The Difference Between Engineers And Marketers
I wanted to add some observations from working in the industry as a non-dev.
At the time of writing this, my guess is that 80-90% of everyone working in web3 is an engineer. If you’re an engineer reading this the following will help you hire, and work with marketers, and if you’re a marketer this will help you land jobs/clients, and continuously work with, and market to engineers.
Fundamentally, what makes a good engineer is not what makes a good marketer. If marketers were good at engineering they would be engineers. The main difference I’ve observed between the two is related to risk.
If an engineer makes a fundamental mistake in planning and executing what they’re building they start to accrue technical debt. Technical debt is a real bitch. It gets worse with time, and is notoriously difficult to deal with. It can often lead to needing to start over from scratch, and you just want to avoid it as much as possible. This is why engineers work on first principles. They attempt to make zero assumptions and distill things to one core truth that they can use as a starting point. All this is to say that one would expect engineers to be risk averse, and in my experience this has very much been the case.

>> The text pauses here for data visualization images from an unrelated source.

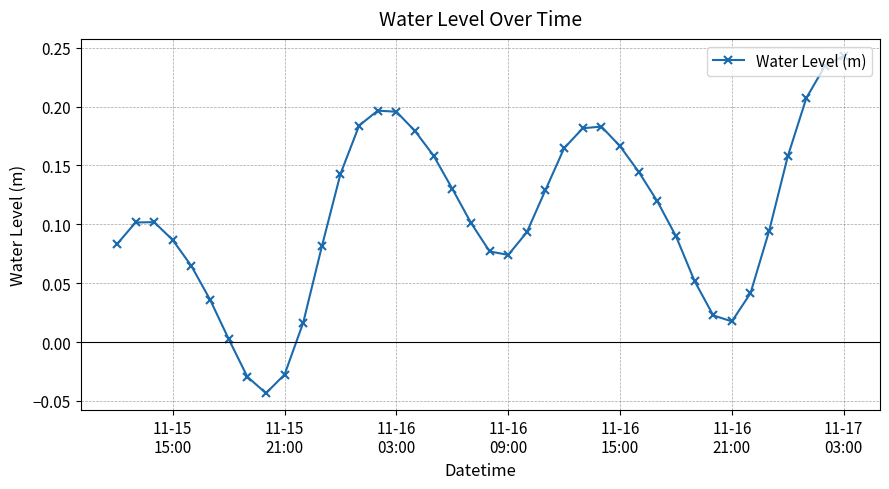

How many values are below 0?

3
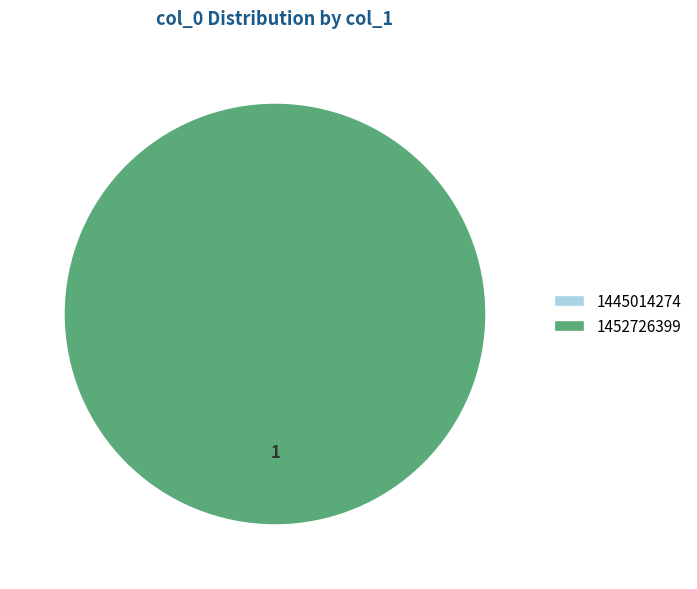

To the nearest percent, what is the combined percentage of 1445014274 and 1452726399?

100%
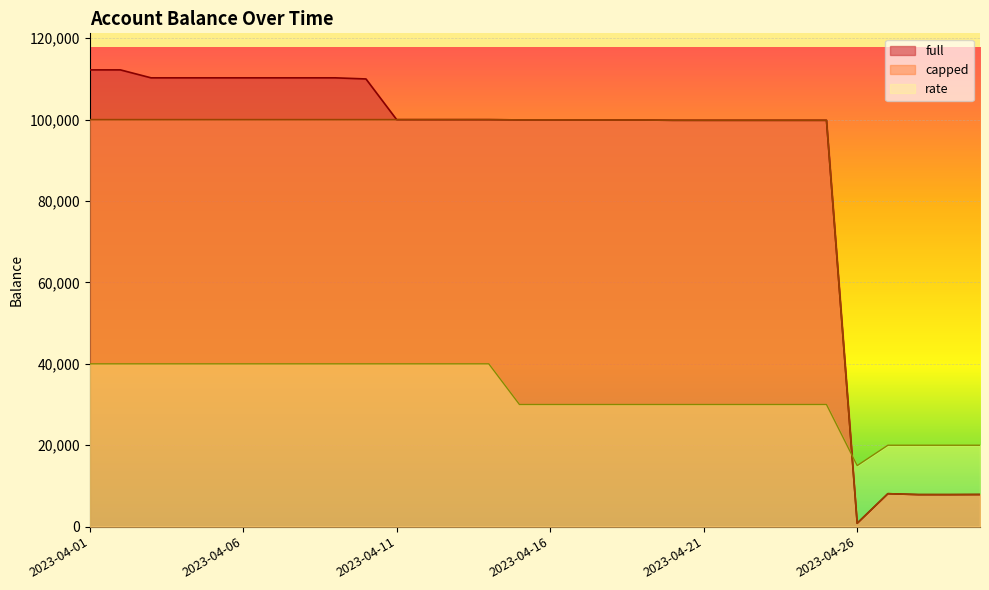

Reading right to left, transcribe all the data shown in this chart.

full: 2023-04-30=7890.8	2023-04-29=7865.7	2023-04-28=7868.2	2023-04-27=8096.8	2023-04-26=825.5	2023-04-25=99833.2	2023-04-24=99833.2	2023-04-23=99833.2	2023-04-22=99833.2	2023-04-21=99833.2	2023-04-20=99836.1	2023-04-19=99913.1	2023-04-18=99913.0	2023-04-17=99917.1	2023-04-16=99936.0	2023-04-15=99936.0	2023-04-14=100000.0	2023-04-13=100000.0	2023-04-12=100000.0	2023-04-11=100000.0	2023-04-10=110000.0	2023-04-09=110275.3	2023-04-08=110275.3	2023-04-07=110275.3	2023-04-06=110275.3	2023-04-05=110275.3	2023-04-04=110275.3	2023-04-03=110275.3	2023-04-02=112230.1	2023-04-01=112230.1
capped: 2023-04-30=7890.8	2023-04-29=7865.7	2023-04-28=7868.2	2023-04-27=8096.8	2023-04-26=825.5	2023-04-25=99833.2	2023-04-24=99833.2	2023-04-23=99833.2	2023-04-22=99833.2	2023-04-21=99833.2	2023-04-20=99836.1	2023-04-19=99913.1	2023-04-18=99913.0	2023-04-17=99917.1	2023-04-16=99936.0	2023-04-15=99936.0	2023-04-14=100000.0	2023-04-13=100000.0	2023-04-12=100000.0	2023-04-11=100000.0	2023-04-10=100000.0	2023-04-09=100000.0	2023-04-08=100000.0	2023-04-07=100000.0	2023-04-06=100000.0	2023-04-05=100000.0	2023-04-04=100000.0	2023-04-03=100000.0	2023-04-02=100000.0	2023-04-01=100000.0
rate: 2023-04-30=20000.0	2023-04-29=20000.0	2023-04-28=20000.0	2023-04-27=20000.0	2023-04-26=15000.0	2023-04-25=30000.0	2023-04-24=30000.0	2023-04-23=30000.0	2023-04-22=30000.0	2023-04-21=30000.0	2023-04-20=30000.0	2023-04-19=30000.0	2023-04-18=30000.0	2023-04-17=30000.0	2023-04-16=30000.0	2023-04-15=30000.0	2023-04-14=40000.0	2023-04-13=40000.0	2023-04-12=40000.0	2023-04-11=40000.0	2023-04-10=40000.0	2023-04-09=40000.0	2023-04-08=40000.0	2023-04-07=40000.0	2023-04-06=40000.0	2023-04-05=40000.0	2023-04-04=40000.0	2023-04-03=40000.0	2023-04-02=40000.0	2023-04-01=40000.0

Now, a risk averse marketer is not good. The cost of mistakes in marketing are typically very low, unless you do irreparable damage to your brand, which is hard to come back from, but not impossible. Example: I’ve spent a fair bit of money running paid ads on Youtube. When I did everything according to the plan 1 out of 20 campaigns would be successful. That means 19 of 20 campaigns failed. This is how marketers should operate, and it’s very much NOT how engineers operate. In marketing you experiment your way to success, and in engineering you plan your way to success. I’m obviously not an engineer so the engineers may poke some holes in my words here, but the fundamental logic is true.
If you’re actually marketing a product or service to engineers it’s obviously important to understand this concept. In my experience engineers are much deeper thinkers than the average person, or marketer. They’ll question everything you say, so while the key principles of marketing very much apply to engineers just as much as they apply to other people, you don’t win them over by hype and empty statements. You win them over with education. They still have an outcome they’re after like everyone else, and if you can educate them about how your product or service helps them achieve their outcome using logic, you’re much more likely to succeed.